Link prediction heterogeneous graph split data for testing and trainig

asat · April 21, 2021, 2:40pm

Hi all
I want to split my edges for heterogeneous graph but I don’t know how to split that, I read this(Link Prediction using Graph Neural Networks — DGL 0.6.1 documentation) and I read this(Edges to include in training of link prediction for heterogeneous graphs) but now I don’t know how, I have 9 edge types.
Thanks in advance!

Sriharsha · April 22, 2021, 2:17am

One way is to set the edge masks at the time of graph preparation and filter them like below before training:

train_eid_dict = {etype: (graph.edges[etype].data['mask'] == 1).nonzero(as_tuple=True)[0] for etype in graph.etypes}
val_eid_dict   = {etype: (graph.edges[etype].data['mask'] == 2).nonzero(as_tuple=True)[0] for etype in graph.etypes}

You can pass these dicts into edge dataloaders

asat · April 22, 2021, 11:07am

Thank you for the help

asat · April 22, 2021, 6:21pm

it is my first work that I want to start in the machine learning world, so clearly don’t know how to begin, I watched the video about link prediction with dgl and read the docs about the hetero graph on-site, these references were great, but for keeping the way I don’t know how to generate them.
Generate the edge masks for all edges?
Another question is about my dataset, in dataset score determine the two nodes have a link or not that score adds to the graph as a feature of edges or as validation edge type idk how to add this data.

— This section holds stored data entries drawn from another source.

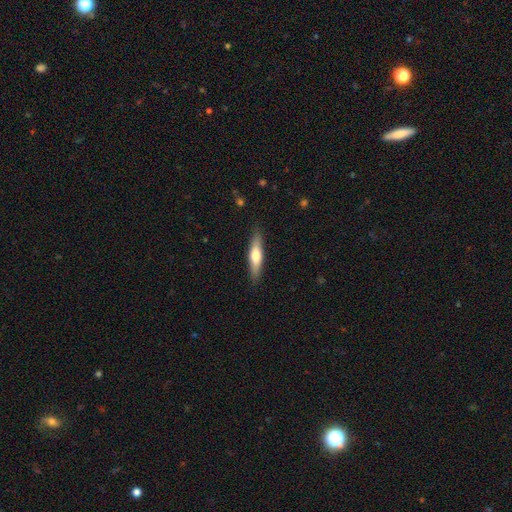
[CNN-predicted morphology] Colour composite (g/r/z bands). It shows a smooth galaxy with no disk features (56%) that is cigar-shaped (77%). Merging: none (88%).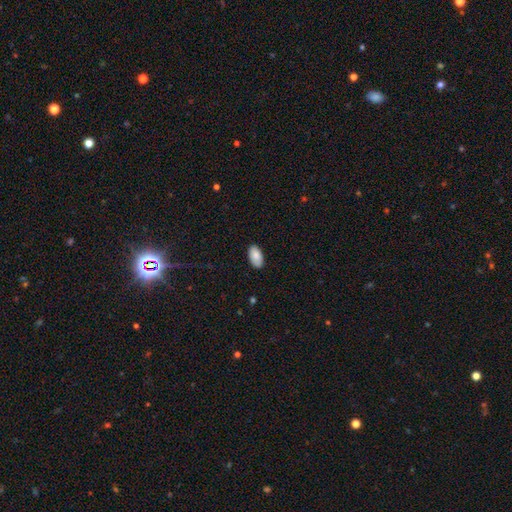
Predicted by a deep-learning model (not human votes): smooth 86%, featured or disk 7%, star or artifact 6%. Down the decision tree: how rounded — in between (96%); merging — none (86%).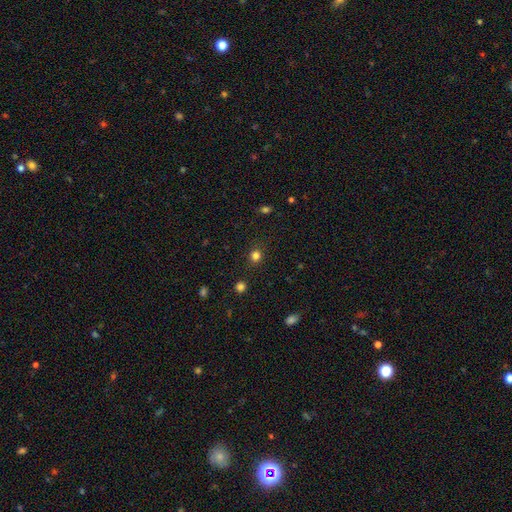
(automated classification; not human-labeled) This appears to be a smooth galaxy with no disk features (79%) that is round (85%). Merging: none (88%).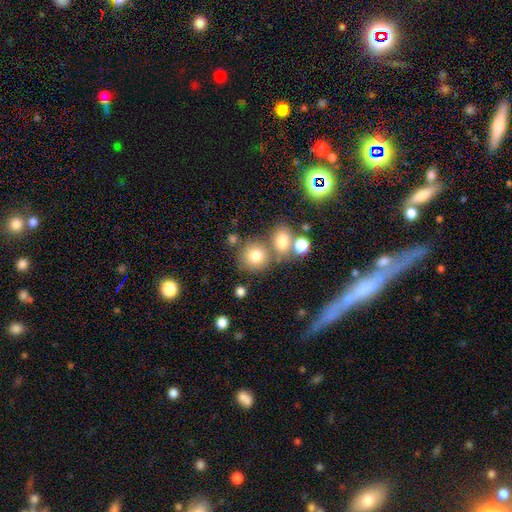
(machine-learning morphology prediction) Smooth or featured? smooth (77%)
How rounded? round (84%)
Merging? none (60%)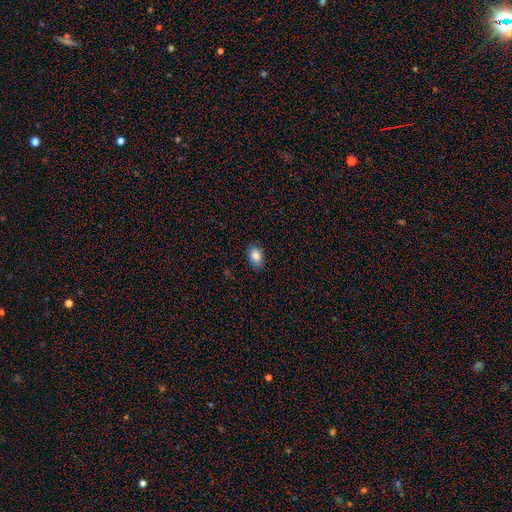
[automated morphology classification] The model was most divided on "how rounded": in between: 80%, round: 19%, cigar-shaped: 1%. More confident: merging — none (86%); smooth or featured — smooth (85%).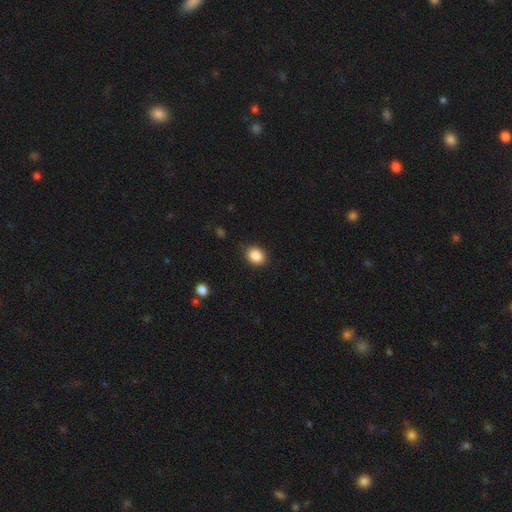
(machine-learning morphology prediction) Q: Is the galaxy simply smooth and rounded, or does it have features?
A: smooth — 87%.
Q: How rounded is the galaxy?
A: round — 54%.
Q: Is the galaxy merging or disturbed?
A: none — 86%.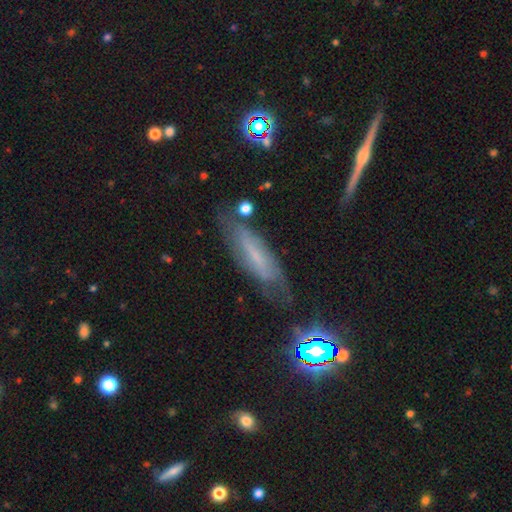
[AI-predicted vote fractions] smooth-or-featured: featured or disk: 49% | smooth: 36% | star or artifact: 15%
  merging: none: 68% | minor disturbance: 22% | major disturbance: 7% | merger: 3%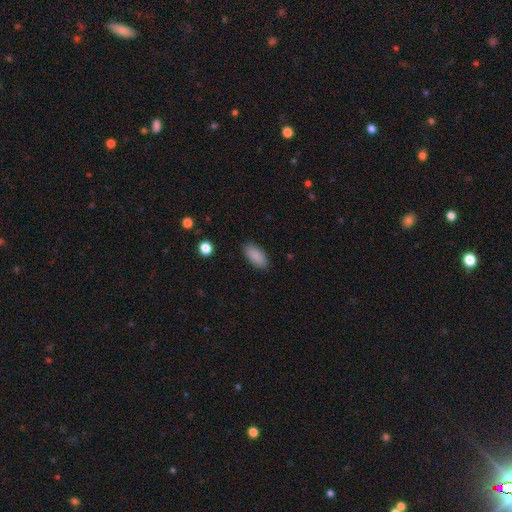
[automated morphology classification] type=smooth (89%); roundness=in between (89%); merging=none (87%).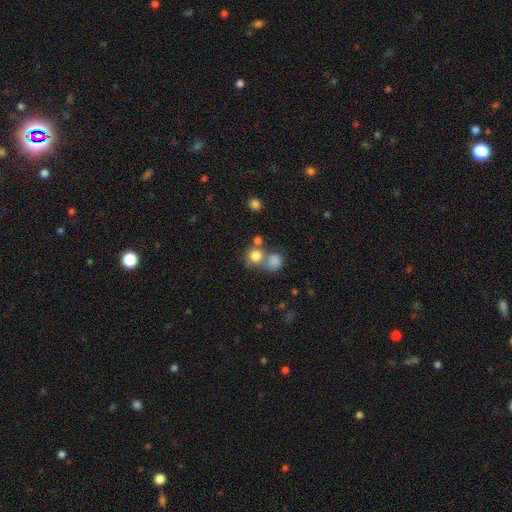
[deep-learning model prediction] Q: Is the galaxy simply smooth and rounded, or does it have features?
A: smooth — 79%.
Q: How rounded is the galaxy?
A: round — 86%.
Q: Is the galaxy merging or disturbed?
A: none — 52%.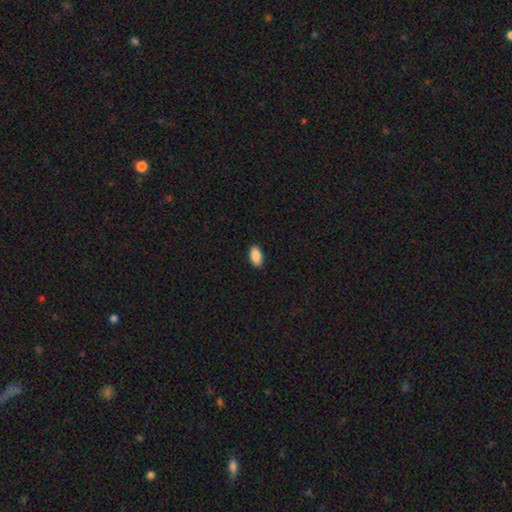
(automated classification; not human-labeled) smooth-or-featured: smooth: 90% | star or artifact: 7% | featured or disk: 3%
  how-rounded: in between: 94% | round: 3% | cigar-shaped: 3%
  merging: none: 90% | minor disturbance: 7% | major disturbance: 2% | merger: 1%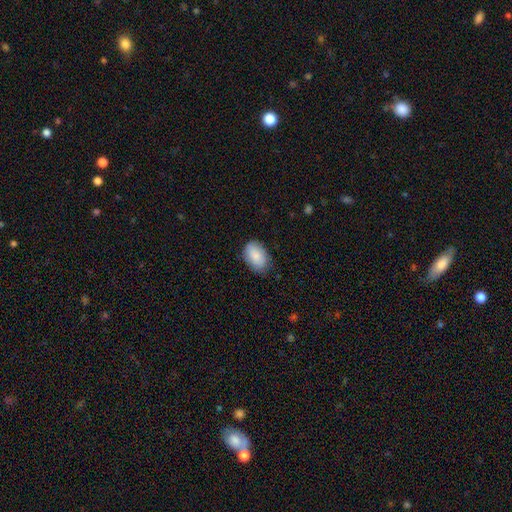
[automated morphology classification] A smooth galaxy with no disk features (85%) that is in between round and cigar-shaped (90%). Merging: none (78%).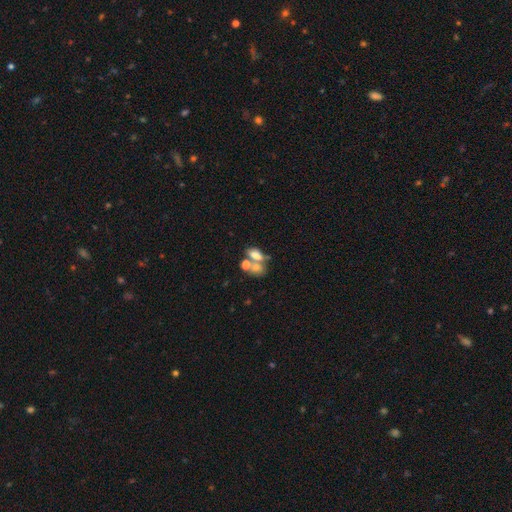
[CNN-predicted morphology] smooth_or_featured: smooth (p=0.66) [alt: featured or disk p=0.23]
how_rounded: in between (p=0.83) [alt: round p=0.14]
merging: merger (p=0.59) [alt: none p=0.25]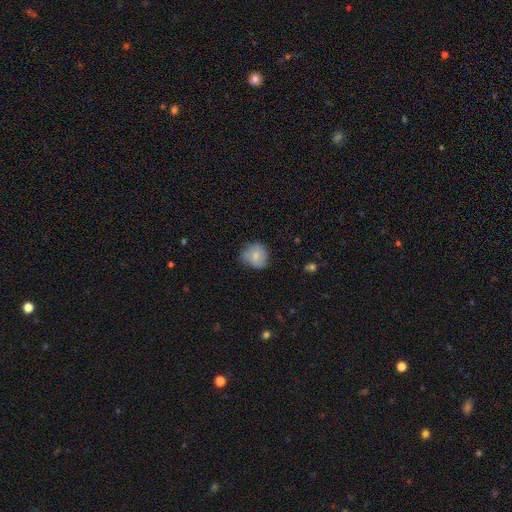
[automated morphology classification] smooth 71%, featured or disk 21%, star or artifact 8%. Down the decision tree: how rounded — round (79%); merging — none (62%).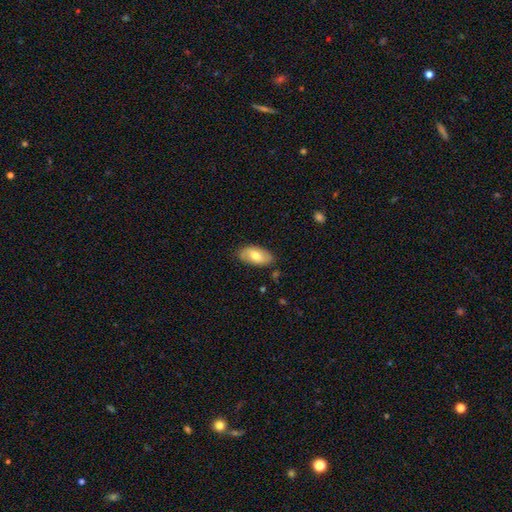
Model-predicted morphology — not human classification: A smooth galaxy with no disk features (64%) that is in between round and cigar-shaped (93%). Merging: none (82%).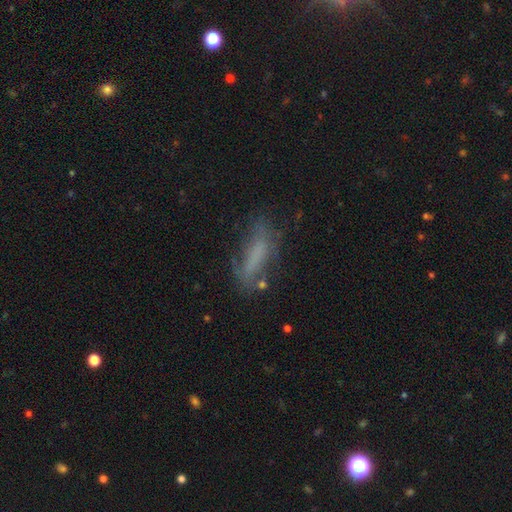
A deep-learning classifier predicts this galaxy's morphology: smooth 55%, featured or disk 32%, star or artifact 13%. Down the decision tree: how rounded — cigar-shaped (57%); merging — none (54%).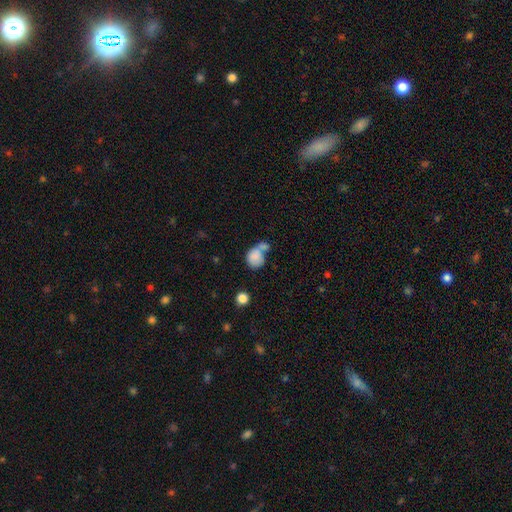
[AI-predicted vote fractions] Smooth or featured? Predicted: smooth (p=0.80). How rounded? Predicted: round (p=0.65). Merging? Predicted: merger (p=0.51).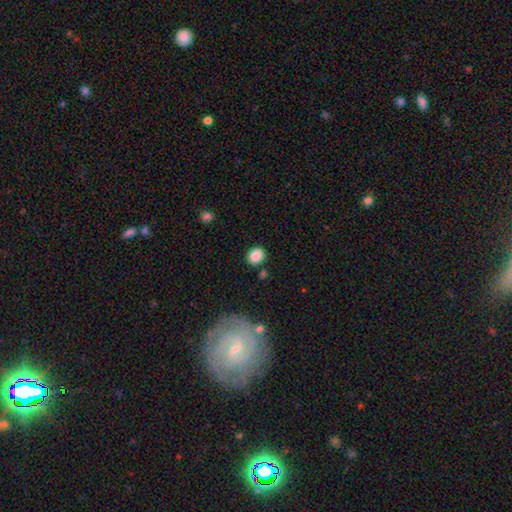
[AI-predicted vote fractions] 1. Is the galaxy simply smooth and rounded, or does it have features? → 87% smooth, 9% star or artifact, 4% featured or disk.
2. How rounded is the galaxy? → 65% round, 34% in between, 1% cigar-shaped.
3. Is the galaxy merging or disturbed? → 82% none, 11% minor disturbance, 4% merger, 3% major disturbance.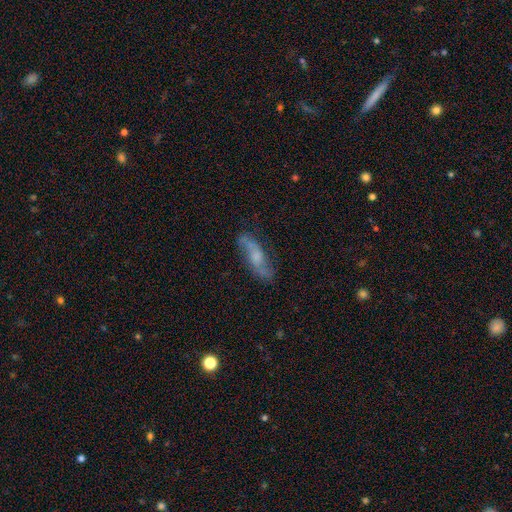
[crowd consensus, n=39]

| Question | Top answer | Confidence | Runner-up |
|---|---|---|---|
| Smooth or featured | featured or disk | 69% | smooth (28%) |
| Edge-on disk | no | 70% | yes (30%) |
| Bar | no | 68% | weak (32%) |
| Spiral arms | yes | 100% | — |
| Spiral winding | loose | 74% | medium (21%) |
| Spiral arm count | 2 | 84% | can't tell (11%) |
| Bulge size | moderate | 47% | small (32%) |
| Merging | none | 68% | minor disturbance (24%) |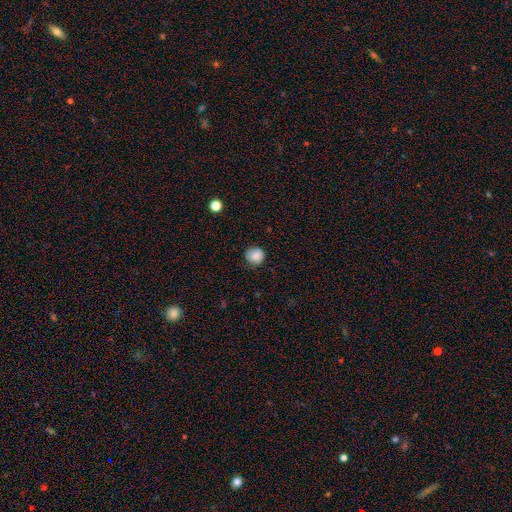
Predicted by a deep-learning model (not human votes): This is clearly a smooth galaxy (84%). How rounded: clearly round (92%). Merging: clearly none (82%).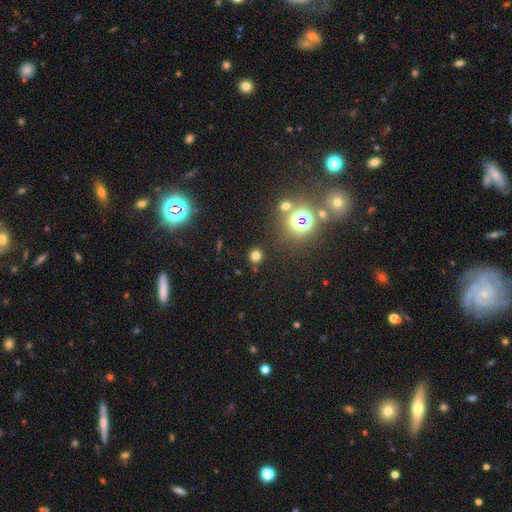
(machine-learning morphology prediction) Smooth or featured?
  - smooth: 70% *
  - star or artifact: 24%
  - featured or disk: 6%
How rounded?
  - round: 84% *
  - in between: 15%
  - cigar-shaped: 1%
Merging?
  - none: 85% *
  - minor disturbance: 8%
  - merger: 4%
  - major disturbance: 3%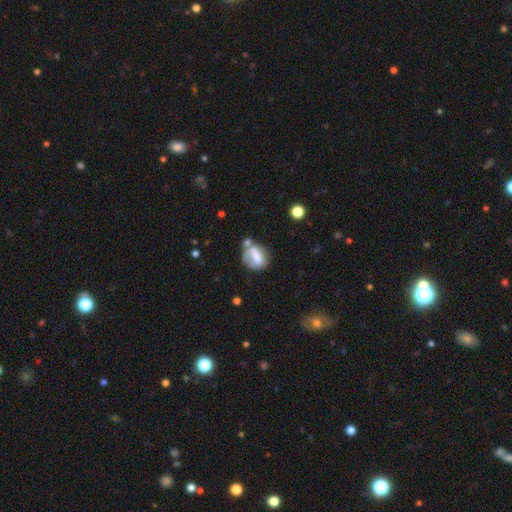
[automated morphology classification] A smooth galaxy with no disk features (58%) that is in between round and cigar-shaped (56%).

Vote fractions:
- Smooth or featured? smooth: 58% / featured or disk: 33% / star or artifact: 9%
- How rounded? in between: 56% / round: 38% / cigar-shaped: 6%
- Merging? none: 38% / merger: 24% / minor disturbance: 23% / major disturbance: 15%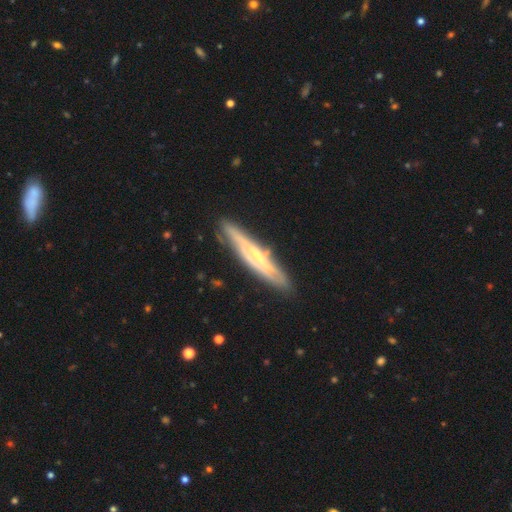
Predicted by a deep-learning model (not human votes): Overall: featured or disk (66%; smooth 28%). Edge-on disk: yes (78%). Edge-on bulge: rounded (51%; none 40%). Merging: none (79%).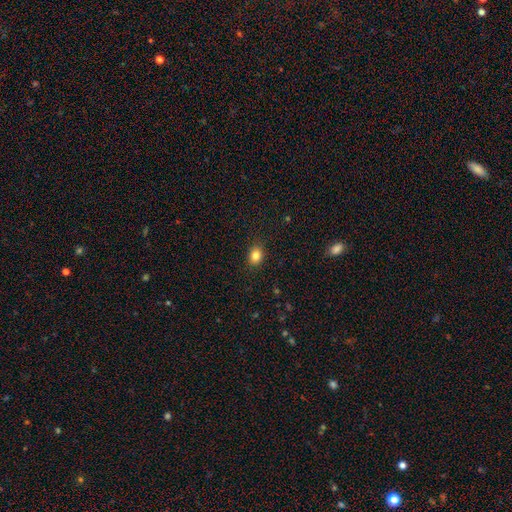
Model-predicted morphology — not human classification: smooth_or_featured: smooth (p=0.84) [alt: star or artifact p=0.11]
how_rounded: in between (p=0.60) [alt: round p=0.39]
merging: none (p=0.88) [alt: minor disturbance p=0.09]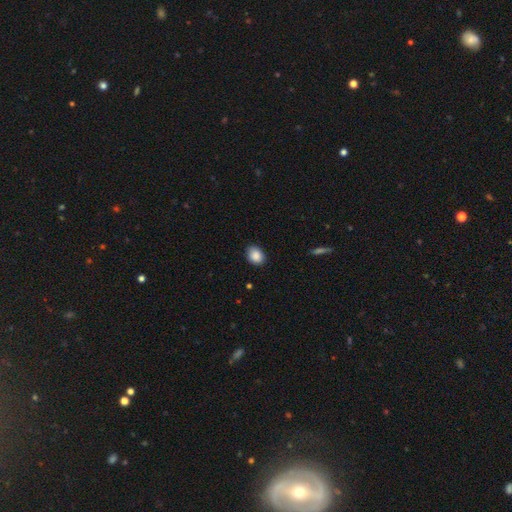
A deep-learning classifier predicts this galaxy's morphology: A smooth galaxy with no disk features (88%) that is in between round and cigar-shaped (60%).

Vote fractions:
- Smooth or featured? smooth: 88% / star or artifact: 8% / featured or disk: 4%
- How rounded? in between: 60% / round: 39% / cigar-shaped: 1%
- Merging? none: 86% / minor disturbance: 11% / major disturbance: 2% / merger: 1%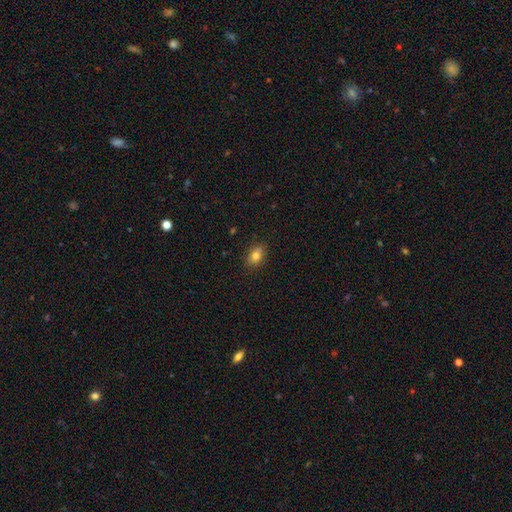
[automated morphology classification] Smooth or featured?
  - smooth: 80% *
  - featured or disk: 10%
  - star or artifact: 10%
How rounded?
  - in between: 77% *
  - round: 21%
  - cigar-shaped: 2%
Merging?
  - none: 85% *
  - minor disturbance: 12%
  - major disturbance: 2%
  - merger: 1%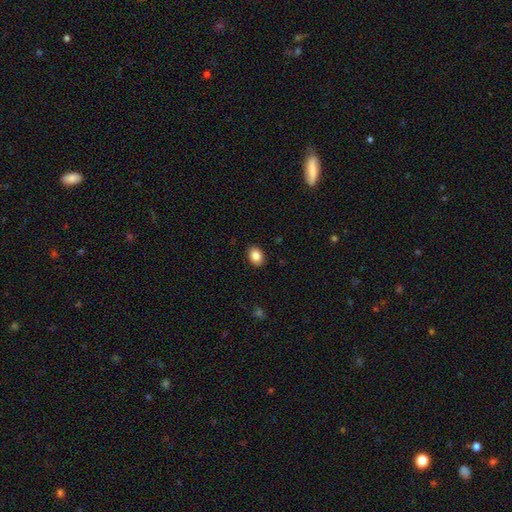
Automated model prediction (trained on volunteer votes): smooth-or-featured: smooth: 87% | star or artifact: 8% | featured or disk: 5%
  how-rounded: in between: 69% | round: 30% | cigar-shaped: 1%
  merging: none: 90% | minor disturbance: 7% | major disturbance: 2% | merger: 1%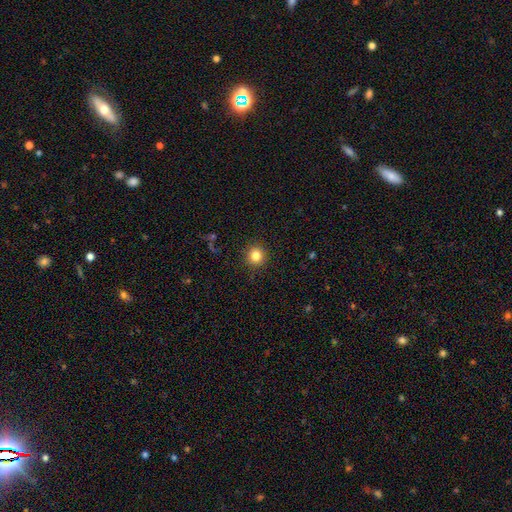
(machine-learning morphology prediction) Smooth or featured: smooth — 83% (star or artifact — 12%)
How rounded: round — 93% (in between — 6%)
Merging: none — 91% (minor disturbance — 6%)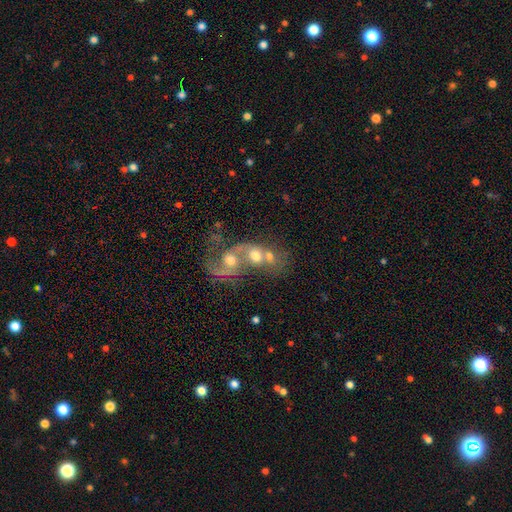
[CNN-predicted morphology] This is possibly a featured or disk galaxy (48%). Merging: likely merger (77%).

minjie · April 27, 2021, 7:26am

It depends on the problem you wish to solve. One typical way is to randomly select a portion (say 90%) of the edges for training and the rest for testing. You then generate the 0-1 mask based on the selection.

system · May 27, 2021, 7:26am

This topic was automatically closed 30 days after the last reply. New replies are no longer allowed.